[YOUR INSTRUCTIONS] Without changing a word, return the listing below, minus its images.

(RECORDS FOR THE TASK begins)

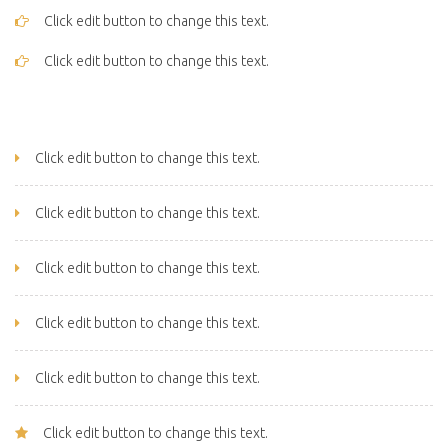
Click edit button to change this text.
Click edit button to change this text.
Click edit button to change this text.
Click edit button to change this text.
Click edit button to change this text.
Click edit button to change this text.
Click edit button to change this text.
Click edit button to change this text.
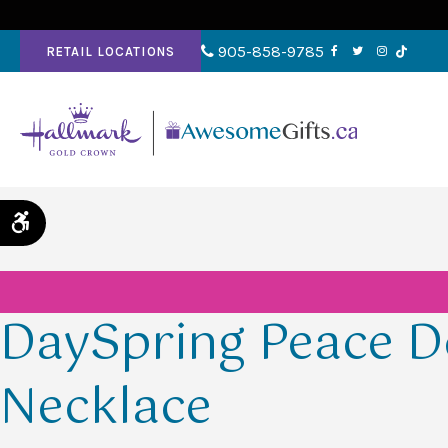
905-858-9785
RETAIL LOCATIONS
Accessible Version
DaySpring Peace D
Necklace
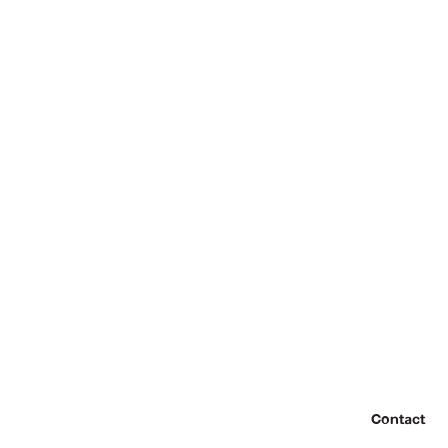
Contact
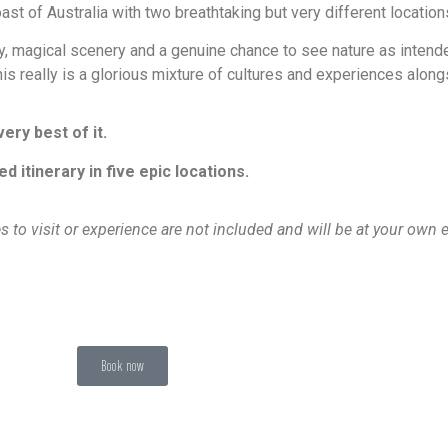
oast of Australia with two breathtaking but very different locati
ity, magical scenery and a genuine chance to see nature as inten
is really is a glorious mixture of cultures and experiences alon
ry best of it.
itinerary in five epic locations.
es to visit or experience are not included and will be at your own
Book now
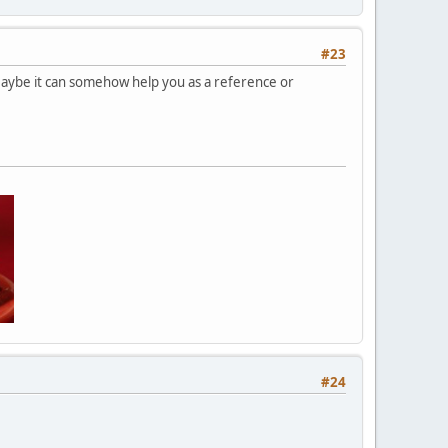
#23
Maybe it can somehow help you as a reference or
#24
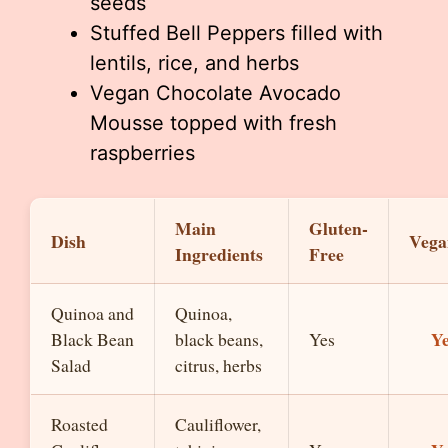
seeds
Stuffed Bell Peppers filled with
lentils, rice, and herbs
Vegan Chocolate Avocado
Mousse topped with fresh
raspberries
Main
Gluten-
Dish
Vega
Ingredients
Free
Quinoa and
Quinoa,
Y
Black Bean
black beans,
Yes
Salad
citrus, herbs
Roasted
Cauliflower,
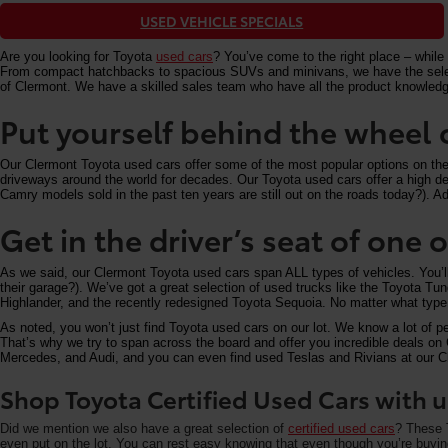
USED VEHICLE SPECIALS
Are you looking for Toyota
used cars
? You’ve come to the right place – while 
From compact hatchbacks to spacious SUVs and minivans, we have the selectio
of Clermont. We have a skilled sales team who have all the product knowledg
Put yourself behind the wheel 
Our Clermont Toyota used cars offer some of the most popular options on the m
driveways around the world for decades. Our Toyota used cars offer a high deg
Camry models sold in the past ten years are still out on the roads today?). Add
Get in the driver’s seat of one
As we said, our Clermont Toyota used cars span ALL types of vehicles. You’
their garage?). We’ve got a great selection of used trucks like the Toyota T
Highlander, and the recently redesigned Toyota Sequoia. No matter what type 
As noted, you won’t just find Toyota used cars on our lot. We know a lot of p
That’s why we try to span across the board and offer you incredible deals 
Mercedes, and Audi, and you can even find used Teslas and Rivians at our Cle
Shop Toyota Certified Used Cars with u
Did we mention we also have a great selection of
certified used cars
? These T
even put on the lot. You can rest easy knowing that even though you’re buying 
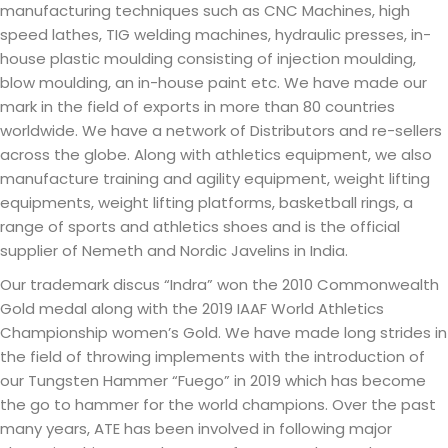
manufacturing techniques such as CNC Machines, high
speed lathes, TIG welding machines, hydraulic presses, in-
house plastic moulding consisting of injection moulding,
blow moulding, an in-house paint etc. We have made our
mark in the field of exports in more than 80 countries
worldwide. We have a network of Distributors and re-sellers
across the globe. Along with athletics equipment, we also
manufacture training and agility equipment, weight lifting
equipments, weight lifting platforms, basketball rings, a
range of sports and athletics shoes and is the official
supplier of Nemeth and Nordic Javelins in India.
Our trademark discus “Indra” won the 2010 Commonwealth
Gold medal along with the 2019 IAAF World Athletics
Championship women’s Gold. We have made long strides in
the field of throwing implements with the introduction of
our Tungsten Hammer “Fuego” in 2019 which has become
the go to hammer for the world champions. Over the past
many years, ATE has been involved in following major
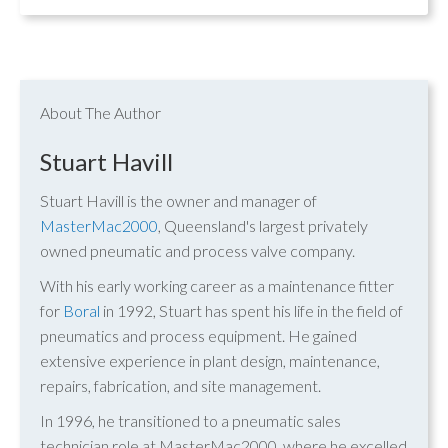
About The Author
Stuart Havill
Stuart Havill is the owner and manager of
MasterMac2000
, Queensland's largest privately
owned pneumatic and process valve company.
With his early working career as a maintenance fitter
for
Boral
in 1992, Stuart has spent his life in the field of
pneumatics and process equipment. He gained
extensive experience in plant design, maintenance,
repairs, fabrication, and site management.
In 1996, he transitioned to a pneumatic sales
technician role at MasterMac2000, where he excelled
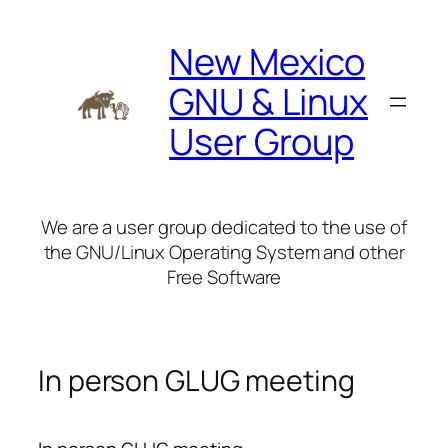
Skip
to
New Mexico
content
GNU & Linux
User Group
We are a user group dedicated to the use of
the GNU/Linux Operating System and other
Free Software
In person GLUG meeting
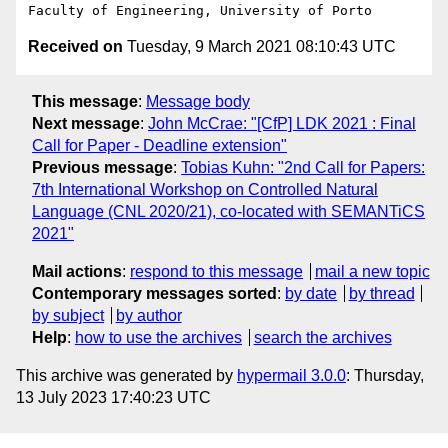
Received on
Tuesday, 9 March 2021 08:10:43 UTC
This message
:
Message body
Next message
:
John McCrae: "[CfP] LDK 2021 : Final
Call for Paper - Deadline extension"
Previous message
:
Tobias Kuhn: "2nd Call for Papers:
7th International Workshop on Controlled Natural
Language (CNL 2020/21), co-located with SEMANTiCS
2021"
Mail actions
:
respond to this message
mail a new topic
Contemporary messages sorted
:
by date
by thread
by subject
by author
Help
:
how to use the archives
search the archives
This archive was generated by
hypermail 3.0.0
: Thursday,
13 July 2023 17:40:23 UTC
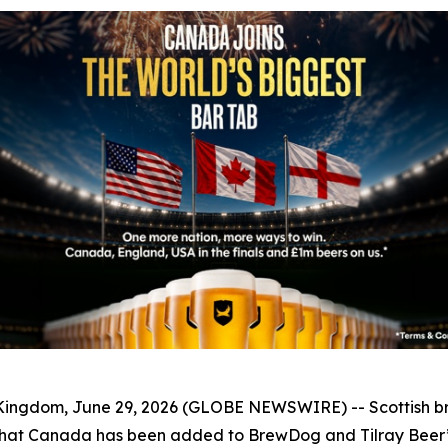
ngdom, June 29, 2026 (GLOBE NEWSWIRE) -- Scottish 
at Canada has been added to BrewDog and Tilray Beer’s 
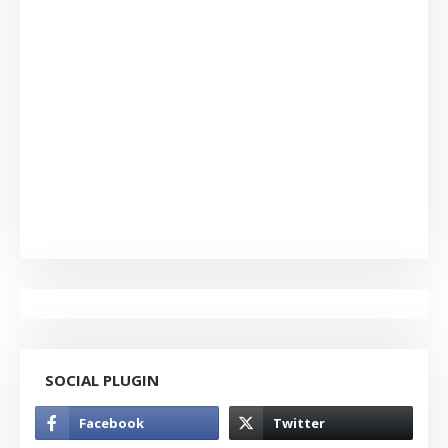
SOCIAL PLUGIN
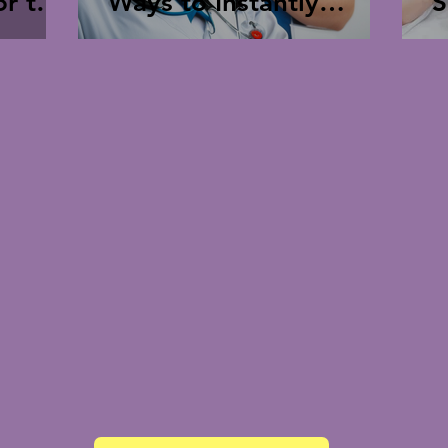
Ways to Instantly
S
hcare
Improve Perspective,
Mood, and Re-Energize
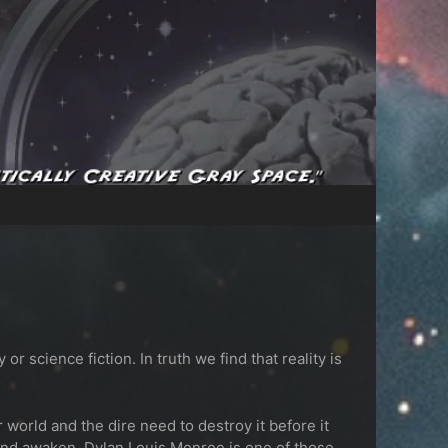
science fiction. In truth we find that reality is
orld and the dire need to destroy it before it
 and awaken.
Dylan Louis Monroe is one of those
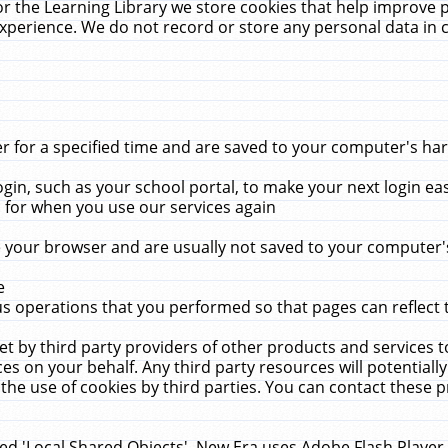
r the Learning Library we store cookies that help improve 
xperience. We do not record or store any personal data in 
for a specified time and are saved to your computer's hard
in, such as your school portal, to make your next login ea
for when you use our services again
 your browser and are usually not saved to your computer's
e
 operations that you performed so that pages can reflect 
et by third party providers of other products and services to
 on your behalf. Any third party resources will potentially
the use of cookies by third parties. You can contact these pro
led 'Local Shared Objects'. New Era uses Adobe Flash Player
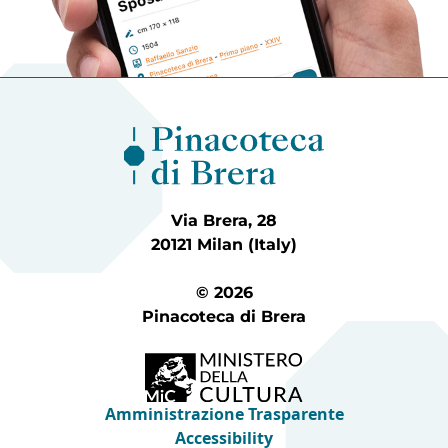
Via Brera, 28
20121 Milan (Italy)
© 2026
Pinacoteca di Brera
Amministrazione Trasparente
Accessibility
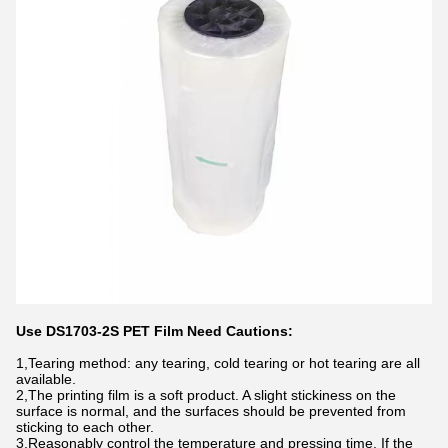
Use DS1703-2S PET Film Need Cautions:
1,Tearing method: any tearing, cold tearing or hot tearing are all
available.
2,The printing film is a soft product. A slight stickiness on the
surface is normal, and the surfaces should be prevented from
sticking to each other.
3,Reasonably control the temperature and pressing time. If the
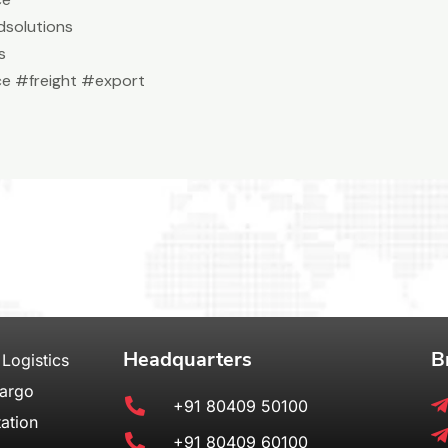
solutions
s
e #freight #export
Headquarters
B
 Logistics
Cargo
+91 80409 50100
ation
+91 80409 60100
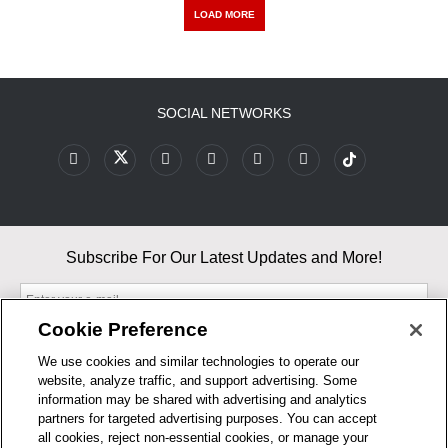
LOAD MORE
SOCIAL NETWORKS
Subscribe For Our Latest Updates and More!
Cookie Preference
We use cookies and similar technologies to operate our
website, analyze traffic, and support advertising. Some
By entering your email, you agree to our Terms & Conditions and
information may be shared with advertising and analytics
Privacy Policy
partners for targeted advertising purposes. You can accept
As an Amazon Associate, I earn from qualifying purchases.
all cookies, reject non-essential cookies, or manage your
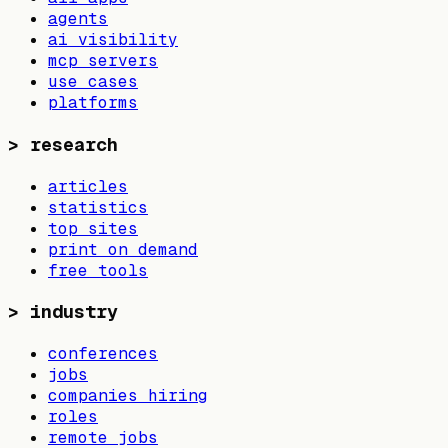
agents
ai visibility
mcp servers
use cases
platforms
>
research
articles
statistics
top sites
print on demand
free tools
>
industry
conferences
jobs
companies hiring
roles
remote jobs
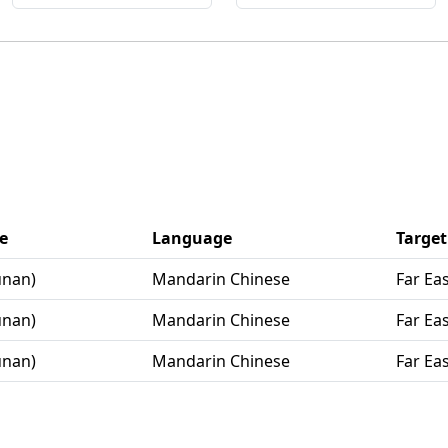
e
Language
Target
unan)
Mandarin Chinese
Far Ea
unan)
Mandarin Chinese
Far Ea
unan)
Mandarin Chinese
Far Ea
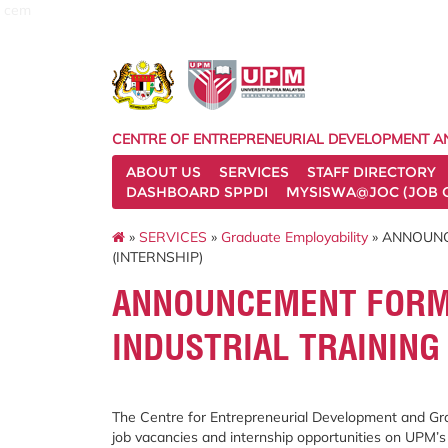
cem
CENTRE OF ENTREPRENEURIAL DEVELOPMENT A
ABOUT US
SERVICES
STAFF DIRECTORY
DASHBOARD SPPDI
MYSISWA@JOC (JOB 
»
SERVICES
»
Graduate Employability
» ANNOUNC
(INTERNSHIP)
ANNOUNCEMENT FORM 
INDUSTRIAL TRAINING
The Centre for Entrepreneurial Development and Gra
job vacancies and internship opportunities on UPM’s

(RECORDS FOR THE TASK ends)

[EXERCISE RESPONSE]
Click edit button to change this text.
Click edit button to change this text.
Click edit button to change this text.
Click edit button to change this text.
Click edit button to change this text.
Click edit button to change this text.
Click edit button to change this text.
Click edit button to change this text.
905-858-9785
RETAIL LOCATIONS
Accessible Version
DaySpring Peace D
Necklace
Contact
oast of Australia with two breathtaking but very different locati
ity, magical scenery and a genuine chance to see nature as inten
is really is a glorious mixture of cultures and experiences alon
ry best of it.
itinerary in five epic locations.
es to visit or experience are not included and will be at your own
Book now
#23
Maybe it can somehow help you as a reference or
#24
seeds
Stuffed Bell Peppers filled with
lentils, rice, and herbs
Vegan Chocolate Avocado
Mousse topped with fresh
raspberries
Main
Gluten-
Dish
Vega
Ingredients
Free
Quinoa and
Quinoa,
Y
Black Bean
black beans,
Yes
Salad
citrus, herbs
Roasted
Cauliflower,
USED VEHICLE SPECIALS
Are you looking for Toyota
used cars
? You’ve come to the right place – while 
From compact hatchbacks to spacious SUVs and minivans, we have the selectio
of Clermont. We have a skilled sales team who have all the product knowledg
Put yourself behind the wheel 
Our Clermont Toyota used cars offer some of the most popular options on the m
driveways around the world for decades. Our Toyota used cars offer a high deg
Camry models sold in the past ten years are still out on the roads today?). Add
Get in the driver’s seat of one
As we said, our Clermont Toyota used cars span ALL types of vehicles. You’
their garage?). We’ve got a great selection of used trucks like the Toyota T
Highlander, and the recently redesigned Toyota Sequoia. No matter what type 
As noted, you won’t just find Toyota used cars on our lot. We know a lot of p
That’s why we try to span across the board and offer you incredible deals 
Mercedes, and Audi, and you can even find used Teslas and Rivians at our Cle
Shop Toyota Certified Used Cars with u
Did we mention we also have a great selection of
certified used cars
? These T
even put on the lot. You can rest easy knowing that even though you’re buying 
manufacturing techniques such as CNC Machines, high
speed lathes, TIG welding machines, hydraulic presses, in-
house plastic moulding consisting of injection moulding,
blow moulding, an in-house paint etc. We have made our
mark in the field of exports in more than 80 countries
worldwide. We have a network of Distributors and re-sellers
across the globe. Along with athletics equipment, we also
manufacture training and agility equipment, weight lifting
equipments, weight lifting platforms, basketball rings, a
range of sports and athletics shoes and is the official
supplier of Nemeth and Nordic Javelins in India.
Our trademark discus “Indra” won the 2010 Commonwealth
Gold medal along with the 2019 IAAF World Athletics
Championship women’s Gold. We have made long strides in
the field of throwing implements with the introduction of
our Tungsten Hammer “Fuego” in 2019 which has become
the go to hammer for the world champions. Over the past
many years, ATE has been involved in following major
About The Author
Stuart Havill
Stuart Havill is the owner and manager of
MasterMac2000
, Queensland's largest privately
owned pneumatic and process valve company.
With his early working career as a maintenance fitter
for
Boral
in 1992, Stuart has spent his life in the field of
pneumatics and process equipment. He gained
extensive experience in plant design, maintenance,
repairs, fabrication, and site management.
In 1996, he transitioned to a pneumatic sales
technician role at MasterMac2000, where he excelled
Skip
to
New Mexico
content
GNU & Linux
User Group
We are a user group dedicated to the use of
the GNU/Linux Operating System and other
Free Software
In person GLUG meeting
Received on
Tuesday, 9 March 2021 08:10:43 UTC
This message
:
Message body
Next message
:
John McCrae: "[CfP] LDK 2021 : Final
Call for Paper - Deadline extension"
Previous message
:
Tobias Kuhn: "2nd Call for Papers:
7th International Workshop on Controlled Natural
Language (CNL 2020/21), co-located with SEMANTiCS
2021"
Mail actions
:
respond to this message
mail a new topic
Contemporary messages sorted
:
by date
by thread
by subject
by author
Help
:
how to use the archives
search the archives
This archive was generated by
hypermail 3.0.0
: Thursday,
13 July 2023 17:40:23 UTC
ngdom, June 29, 2026 (GLOBE NEWSWIRE) -- Scottish 
at Canada has been added to BrewDog and Tilray Beer’s 
SOCIAL PLUGIN
Ways to Instantly
S
hcare
Improve Perspective,
Mood, and Re-Energize
science fiction. In truth we find that reality is
orld and the dire need to destroy it before it
 and awaken.
Dylan Louis Monroe is one of those
r the Learning Library we store cookies that help improve 
xperience. We do not record or store any personal data in 
for a specified time and are saved to your computer's hard
in, such as your school portal, to make your next login ea
for when you use our services again
 your browser and are usually not saved to your computer's
e
 operations that you performed so that pages can reflect 
et by third party providers of other products and services to
 on your behalf. Any third party resources will potentially
the use of cookies by third parties. You can contact these pro
led 'Local Shared Objects'. New Era uses Adobe Flash Player
Via Brera, 28
20121 Milan (Italy)
© 2026
Pinacoteca di Brera
Amministrazione Trasparente
Accessibility
Use DS1703-2S PET Film Need Cautions:
1,Tearing method: any tearing, cold tearing or hot tearing are all
available.
2,The printing film is a soft product. A slight stickiness on the
surface is normal, and the surfaces should be prevented from
sticking to each other.
3,Reasonably control the temperature and pressing time. If the
solutions
s
e #freight #export
Headquarters
B
 Logistics
Cargo
+91 80409 50100
ation
+91 80409 60100
LOAD MORE
SOCIAL NETWORKS
Subscribe For Our Latest Updates and More!
Cookie Preference
We use cookies and similar technologies to operate our
website, analyze traffic, and support advertising. Some
By entering your email, you agree to our Terms & Conditions and
information may be shared with advertising and analytics
Privacy Policy
partners for targeted advertising purposes. You can accept
As an Amazon Associate, I earn from qualifying purchases.
all cookies, reject non-essential cookies, or manage your
agents
ai visibility
mcp servers
use cases
platforms
>
research
articles
statistics
top sites
print on demand
free tools
>
industry
conferences
jobs
companies hiring
roles
remote jobs
e
Language
Target
unan)
Mandarin Chinese
Far Ea
unan)
Mandarin Chinese
Far Ea
unan)
Mandarin Chinese
Far Ea
cem
CENTRE OF ENTREPRENEURIAL DEVELOPMENT A
ABOUT US
SERVICES
STAFF DIRECTORY
DASHBOARD SPPDI
MYSISWA@JOC (JOB 
»
SERVICES
»
Graduate Employability
» ANNOUNC
(INTERNSHIP)
ANNOUNCEMENT FORM 
INDUSTRIAL TRAINING
The Centre for Entrepreneurial Development and Gra
job vacancies and internship opportunities on UPM’s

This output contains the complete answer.